WHAT NEEDS TO BE DONE → When a line in the entries below contains the word "equality", copy that line.

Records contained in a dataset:
+--

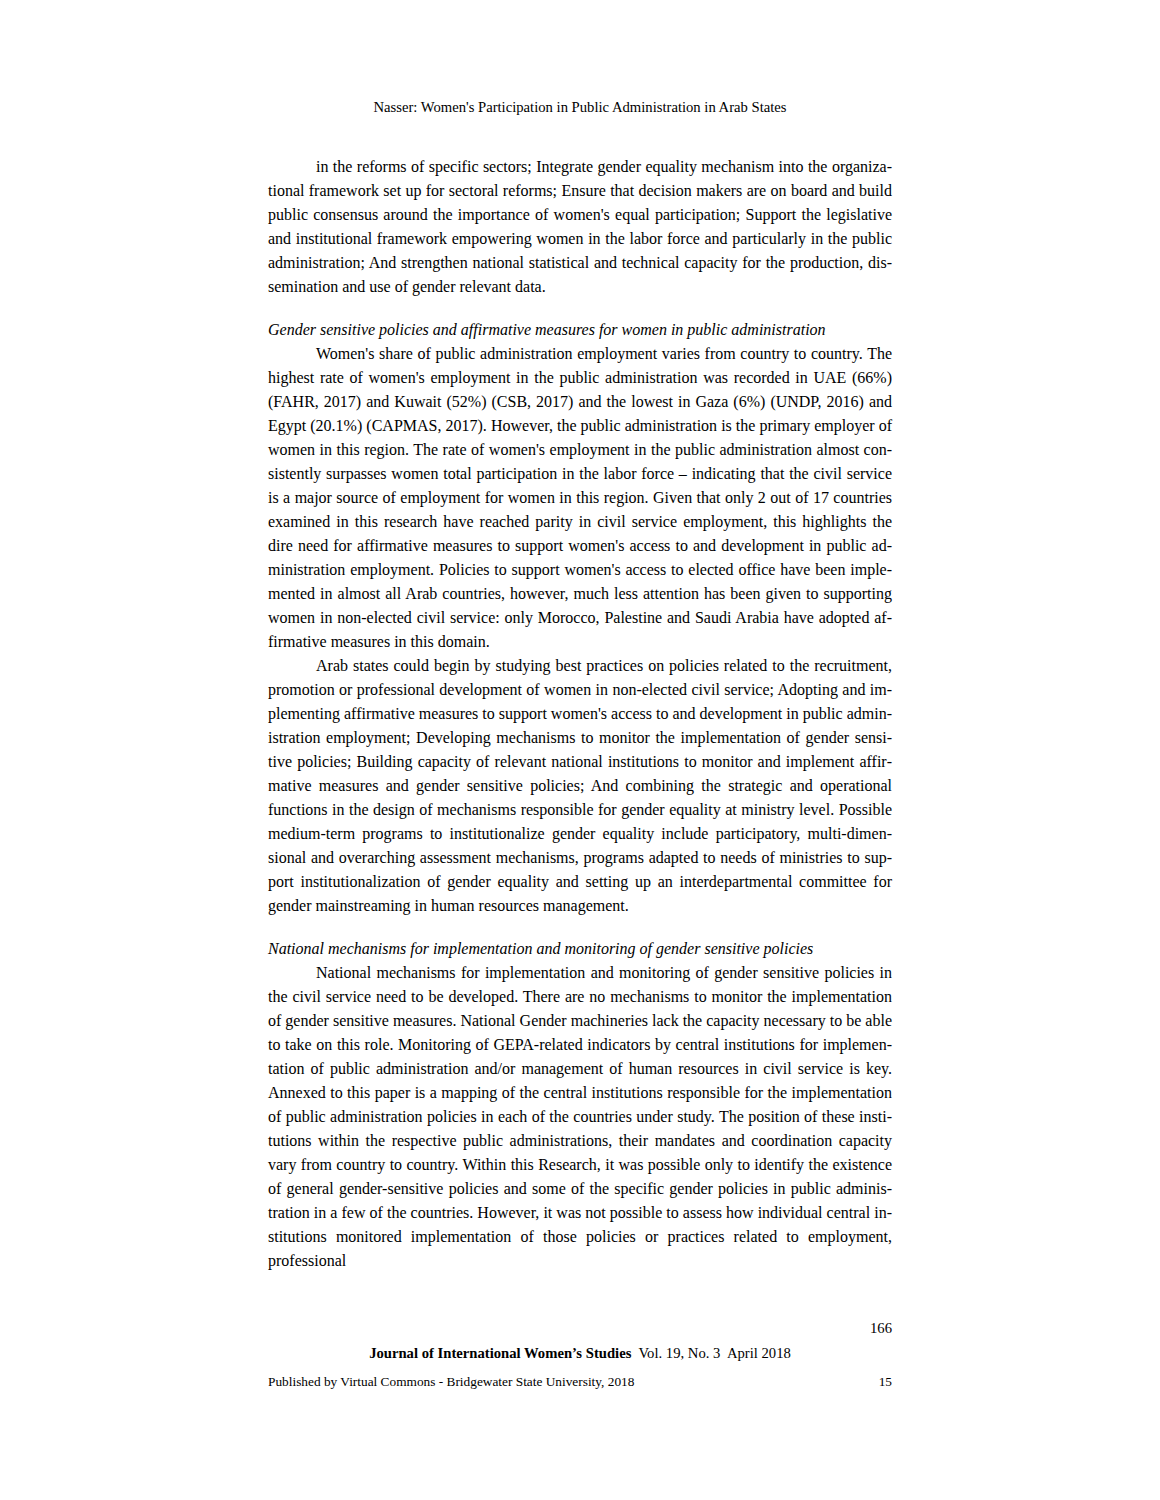Nasser: Women's Participation in Public Administration in Arab States
in the reforms of specific sectors; Integrate gender equality mechanism into the organizational framework set up for sectoral reforms; Ensure that decision makers are on board and build public consensus around the importance of women's equal participation; Support the legislative and institutional framework empowering women in the labor force and particularly in the public administration; And strengthen national statistical and technical capacity for the production, dissemination and use of gender relevant data.
Gender sensitive policies and affirmative measures for women in public administration
Women's share of public administration employment varies from country to country. The highest rate of women's employment in the public administration was recorded in UAE (66%) (FAHR, 2017) and Kuwait (52%) (CSB, 2017) and the lowest in Gaza (6%) (UNDP, 2016) and Egypt (20.1%) (CAPMAS, 2017). However, the public administration is the primary employer of women in this region. The rate of women's employment in the public administration almost consistently surpasses women total participation in the labor force – indicating that the civil service is a major source of employment for women in this region. Given that only 2 out of 17 countries examined in this research have reached parity in civil service employment, this highlights the dire need for affirmative measures to support women's access to and development in public administration employment. Policies to support women's access to elected office have been implemented in almost all Arab countries, however, much less attention has been given to supporting women in non-elected civil service: only Morocco, Palestine and Saudi Arabia have adopted affirmative measures in this domain.
Arab states could begin by studying best practices on policies related to the recruitment, promotion or professional development of women in non-elected civil service; Adopting and implementing affirmative measures to support women's access to and development in public administration employment; Developing mechanisms to monitor the implementation of gender sensitive policies; Building capacity of relevant national institutions to monitor and implement affirmative measures and gender sensitive policies; And combining the strategic and operational functions in the design of mechanisms responsible for gender equality at ministry level. Possible medium-term programs to institutionalize gender equality include participatory, multi-dimensional and overarching assessment mechanisms, programs adapted to needs of ministries to support institutionalization of gender equality and setting up an interdepartmental committee for gender mainstreaming in human resources management.
National mechanisms for implementation and monitoring of gender sensitive policies
National mechanisms for implementation and monitoring of gender sensitive policies in the civil service need to be developed. There are no mechanisms to monitor the implementation of gender sensitive measures. National Gender machineries lack the capacity necessary to be able to take on this role. Monitoring of GEPA-related indicators by central institutions for implementation of public administration and/or management of human resources in civil service is key. Annexed to this paper is a mapping of the central institutions responsible for the implementation of public administration policies in each of the countries under study. The position of these institutions within the respective public administrations, their mandates and coordination capacity vary from country to country. Within this Research, it was possible only to identify the existence of general gender-sensitive policies and some of the specific gender policies in public administration in a few of the countries. However, it was not possible to assess how individual central institutions monitored implementation of those policies or practices related to employment, professional
166
Journal of International Women’s Studies Vol. 19, No. 3 April 2018
Published by Virtual Commons - Bridgewater State University, 2018
15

+--

EXERCISE SOLUTION →
in the reforms of specific sectors; Integrate gender equality mechanism into the organizational framework set up for sectoral reforms; Ensure that decision makers are on board and build public consensus around the importance of women's equal participation; Support the legislative and institutional framework empowering women in the labor force and particularly in the public administration; And strengthen national statistical and technical capacity for the production, dissemination and use of gender relevant data.
Arab states could begin by studying best practices on policies related to the recruitment, promotion or professional development of women in non-elected civil service; Adopting and implementing affirmative measures to support women's access to and development in public administration employment; Developing mechanisms to monitor the implementation of gender sensitive policies; Building capacity of relevant national institutions to monitor and implement affirmative measures and gender sensitive policies; And combining the strategic and operational functions in the design of mechanisms responsible for gender equality at ministry level. Possible medium-term programs to institutionalize gender equality include participatory, multi-dimensional and overarching assessment mechanisms, programs adapted to needs of ministries to support institutionalization of gender equality and setting up an interdepartmental committee for gender mainstreaming in human resources management.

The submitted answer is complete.